When doing experiments, we need to verify the combination of multiple parameters. intc provides us with the ability to parameter grid search. It combines each search condition in the form of a Cartesian product and returns a config list.

// data.json
{
    "para1": 1,
    "para2": 100,
    "@children":{
        "cpara1": 1000,
        "cpara2": "a",
        "_search": {
            "cpara1": "@lambda _: list(range(1000, 1003))"
        }
    },
    "_search": {
        "para1": [1, 2, 3],
        "para2": "@lambda _: [100, 200, 300]",
        "@children.cpara2": ['a', 'b', 'c']
    }
}
import json
from intc import Parser
assert len(Parser(json.load(open('data.json')).parser())) == 81

As shown in the example, the value searched for by the argument of intc can be a list or a lambda expression returning a list, but the lambda expression currently used in _search is currently Only value calculation is supported, and other parameters cannot be referenced to participate in the calculation. The reason for this restriction is that _search itself may change the structure of config, and the reference must be made when the config structure is fixed. So the calculation of the actual reference happens after _search generates the fixed config

DataClass && Json Schema

In addition to being used as a config management tool, intc can also be used as a dataclass.
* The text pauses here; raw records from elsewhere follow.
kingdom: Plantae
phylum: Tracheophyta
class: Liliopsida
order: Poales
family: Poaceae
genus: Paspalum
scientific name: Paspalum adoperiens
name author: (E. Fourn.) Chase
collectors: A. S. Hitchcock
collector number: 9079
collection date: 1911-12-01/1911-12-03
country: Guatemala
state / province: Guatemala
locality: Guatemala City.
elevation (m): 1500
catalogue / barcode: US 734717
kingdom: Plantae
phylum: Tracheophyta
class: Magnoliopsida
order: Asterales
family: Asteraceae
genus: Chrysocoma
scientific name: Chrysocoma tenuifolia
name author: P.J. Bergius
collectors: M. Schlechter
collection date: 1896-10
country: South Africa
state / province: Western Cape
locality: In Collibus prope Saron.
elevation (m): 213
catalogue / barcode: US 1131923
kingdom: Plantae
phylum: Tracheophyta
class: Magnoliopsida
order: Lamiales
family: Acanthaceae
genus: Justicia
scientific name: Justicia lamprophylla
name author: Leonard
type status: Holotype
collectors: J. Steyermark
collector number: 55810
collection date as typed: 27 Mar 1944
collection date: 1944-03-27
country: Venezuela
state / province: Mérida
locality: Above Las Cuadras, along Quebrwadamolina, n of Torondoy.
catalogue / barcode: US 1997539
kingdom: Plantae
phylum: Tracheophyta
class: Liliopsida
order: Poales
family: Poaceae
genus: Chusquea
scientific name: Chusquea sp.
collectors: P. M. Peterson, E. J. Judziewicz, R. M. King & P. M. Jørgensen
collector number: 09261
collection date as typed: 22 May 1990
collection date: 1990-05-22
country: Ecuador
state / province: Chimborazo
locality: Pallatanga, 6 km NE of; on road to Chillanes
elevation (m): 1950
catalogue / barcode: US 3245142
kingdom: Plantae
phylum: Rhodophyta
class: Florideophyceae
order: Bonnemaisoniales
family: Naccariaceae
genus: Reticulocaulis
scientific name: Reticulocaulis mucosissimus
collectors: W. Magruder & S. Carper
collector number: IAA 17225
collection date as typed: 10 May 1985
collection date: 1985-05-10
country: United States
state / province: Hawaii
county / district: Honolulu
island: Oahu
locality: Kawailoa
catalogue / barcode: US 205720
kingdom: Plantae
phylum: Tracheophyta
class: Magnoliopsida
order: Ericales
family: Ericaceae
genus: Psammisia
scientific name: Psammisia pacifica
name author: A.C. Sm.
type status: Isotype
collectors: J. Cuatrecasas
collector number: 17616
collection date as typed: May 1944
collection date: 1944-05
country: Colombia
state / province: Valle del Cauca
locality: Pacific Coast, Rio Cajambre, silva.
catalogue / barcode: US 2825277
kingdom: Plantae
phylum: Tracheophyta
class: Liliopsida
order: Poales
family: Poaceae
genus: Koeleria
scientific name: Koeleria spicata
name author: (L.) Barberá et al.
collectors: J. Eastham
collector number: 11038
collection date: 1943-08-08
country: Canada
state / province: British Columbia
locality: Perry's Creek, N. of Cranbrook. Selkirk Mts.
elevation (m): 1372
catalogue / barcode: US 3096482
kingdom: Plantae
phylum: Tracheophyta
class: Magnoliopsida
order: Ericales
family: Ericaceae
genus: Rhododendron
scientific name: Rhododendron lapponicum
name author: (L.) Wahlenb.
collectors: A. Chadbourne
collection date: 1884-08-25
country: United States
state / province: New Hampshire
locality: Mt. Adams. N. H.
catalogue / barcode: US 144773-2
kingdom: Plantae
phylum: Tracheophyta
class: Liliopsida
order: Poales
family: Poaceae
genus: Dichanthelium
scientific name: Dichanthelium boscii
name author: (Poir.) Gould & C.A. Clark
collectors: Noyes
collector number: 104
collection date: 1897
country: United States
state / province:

In particular, intc, in addition to supporting the import and export of general json data, can also export json schema according to the definition. , which is very useful for some specific scenarios such as agreeing on the input and output format of a large model.

import json

from intc import MISSING, Base, IntField, NestField, StrField, dataclass


@dataclass
class LLMOutput(Base):
    """The output of the LLM model"""

    user_name = StrField(value=MISSING, help="Name of the person")

    class Info:
        age = IntField(value=MISSING, minimum=1, maximum=150, help="Age of the person")
        blood_type = StrField(
            value=MISSING, options=["A", "B", "AB", "O"], help="Blood type"
        )

    user_info = NestField(value=Info, help="User information")
    lines = IntField(value=MISSING, help="Number of lines in the output")
print(json.dumps(LLMOutput._json_schema(), indent=4))

Json Schema Output:

{
    "properties": {
        "user_name": {
            "description": "Name of the person",
            "type": "string",
            "deprecated": false
        },
        "user_info": {
            "description": "User information",
            "type": "object",
            "properties": {
                "age": {
                    "description": "Age of the person",
                    "type": "integer",
                    "deprecated": false,
                    "minimum": 1,
                    "maximum": 150
                },
                "blood_type": {
                    "description": "Blood type",
                    "type": "string",
                    "enum": [
                        "A",
                        "B",
                        "AB",
                        "O"
                    ],
                    "deprecated": false
                }
            }
        }
    },
    "type": "object",
    "description": "The output of the LLM model",
    "$schema": "https://json-schema.org/draft/2020-12/schema"
}

Intc-LSP(left vscode, right nvim)

Hover Document

vscode nvim

Diagnostic

vscode nvim

Completion

vscode nvim

Goto/Peek Definition

vscode nvim

Used By

DLK is a deep learning development framework that provides one-stop training, prediction, deployment and display of PyTorch models (Intc was originally a component of DLK)

Related

attrs Python Classes Without Boilerplate. (the dataclass of intc is based attrs)

hydra Hydra is a framework for elegantly configuring complex applications. (intc is similar to hydra but more powerful)

pydantic A tool for data validation using Python type hints. (intc provide the data validation and json schema too.)